The only actual books students will be asked to buy will be Bennett's "Vibrant Matter" and Harman's "Circus Philosophicus," along with some science fiction books, and then there will be a lot of individual readings on electronic course reserves [culled from many of the texts you cite here, in addition to others]. I was going to go with Latour's "Reassembling the Social," but I was also wondering, is "Aramis" the sort of text that can be usefully excerpted in any way?

Anonymous said...

A practitioner of "newish materialism" in medieval and early modern contexts is Elisabeth Salter (English, Aberystwyth)


most evident in her recent conference papers it is growing in her published work too.

Jeffrey Cohen said...

Thanks everyone for the suggestions; please keep them coming!

Eileen, Aramis would be difficult but not impossible to excerpt.
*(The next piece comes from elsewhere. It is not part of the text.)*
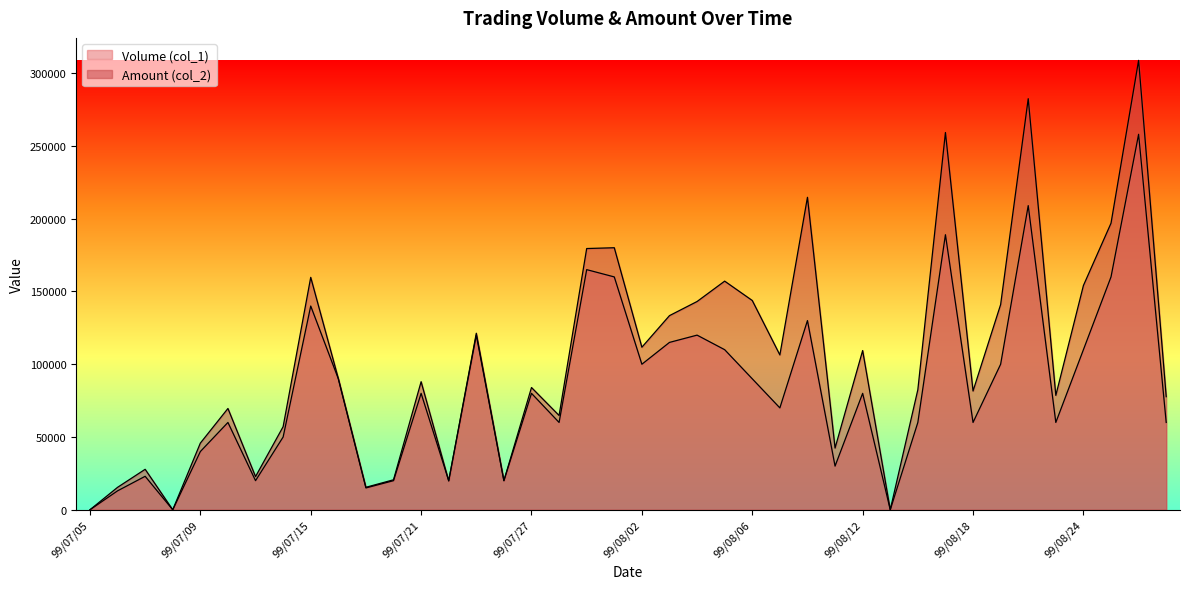

How many data points does each series have?

40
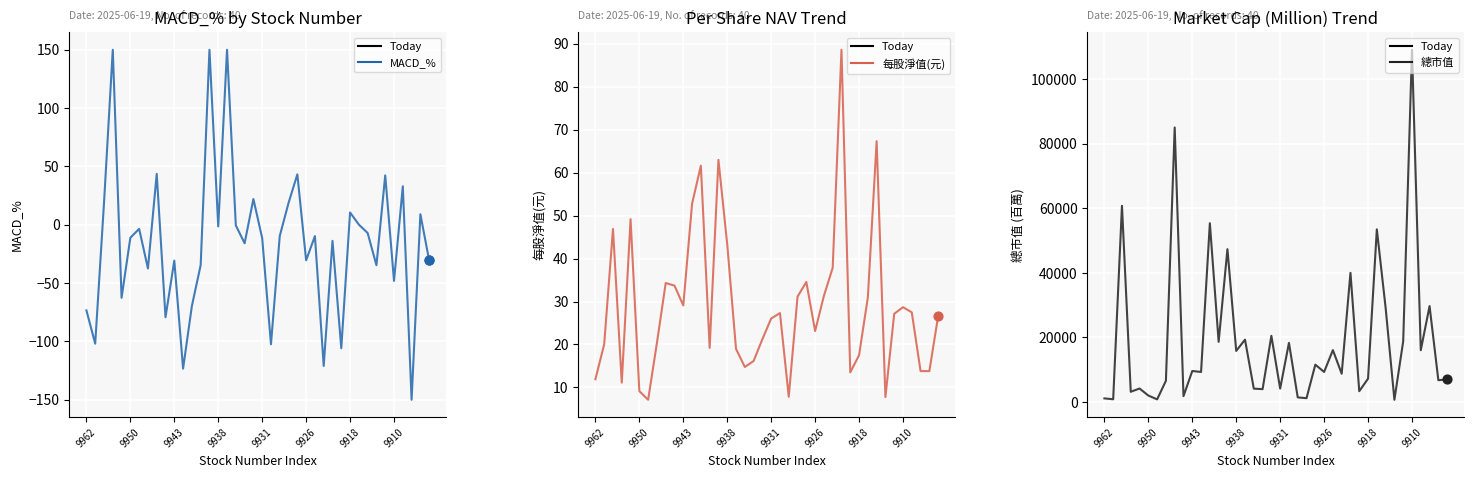

At which category is the sum across all series the highest?

9910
There's a nice arc about two thirds of the way through that culminates in Aramis itself speaking (with the voice of Frankenstein's creature); if I excerpt the book that is the segment I'll use.

dan remein said...

I really think Harman's "On Vicarious Causation" is the best of anything from him actually. And, being personally less turned on by Latour than Heidegger and Husserl, perhaps this is why--as I'd say to look at Tool Being or Guerilla Metaphysics instead at the book-level (if they weren't so damn hard to get ahold of!). I might even say that Heidegger in his essay on 'the thing' on "Building, Dwelling, Thinking" might underpin or deepen the discussion of everything to come. MH opens all the posthumanist doors.
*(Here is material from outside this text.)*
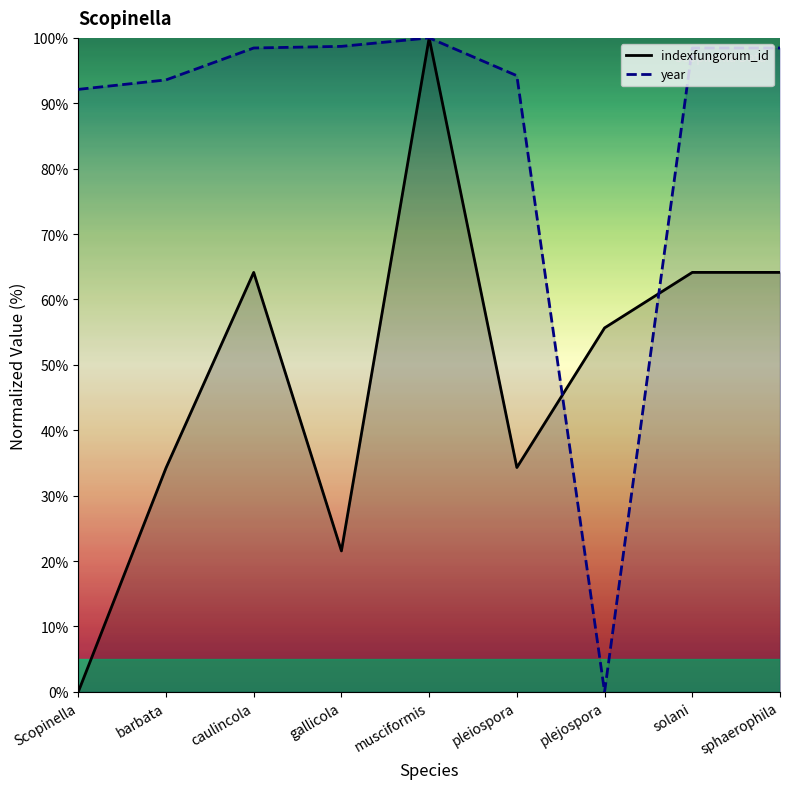

How many lines are shown in the chart?

2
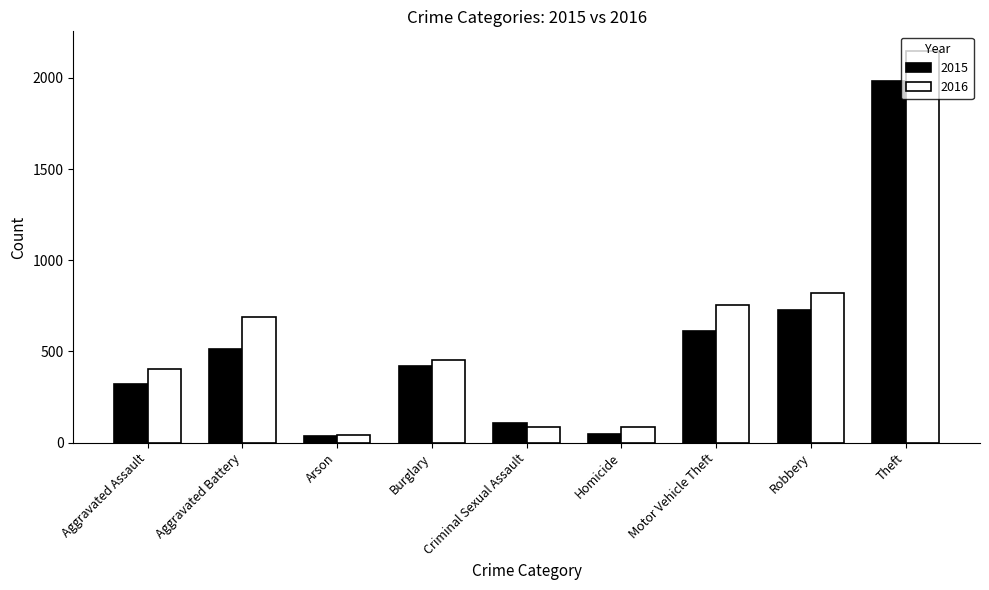

Which series has the largest range (max minus min)?

2016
Otherwise, some of the OE riddles in translation might be _great_ and you did yourself once work with the Old English...nothing like talking non-human things that are difficult to identify!

EllenGrendel said...

Deleuze and Guattari's "Becoming-animal" also seems like a natural pairing for your class, given the slippage between man, animal, and "something else" in many of these texts. Sounds like fun!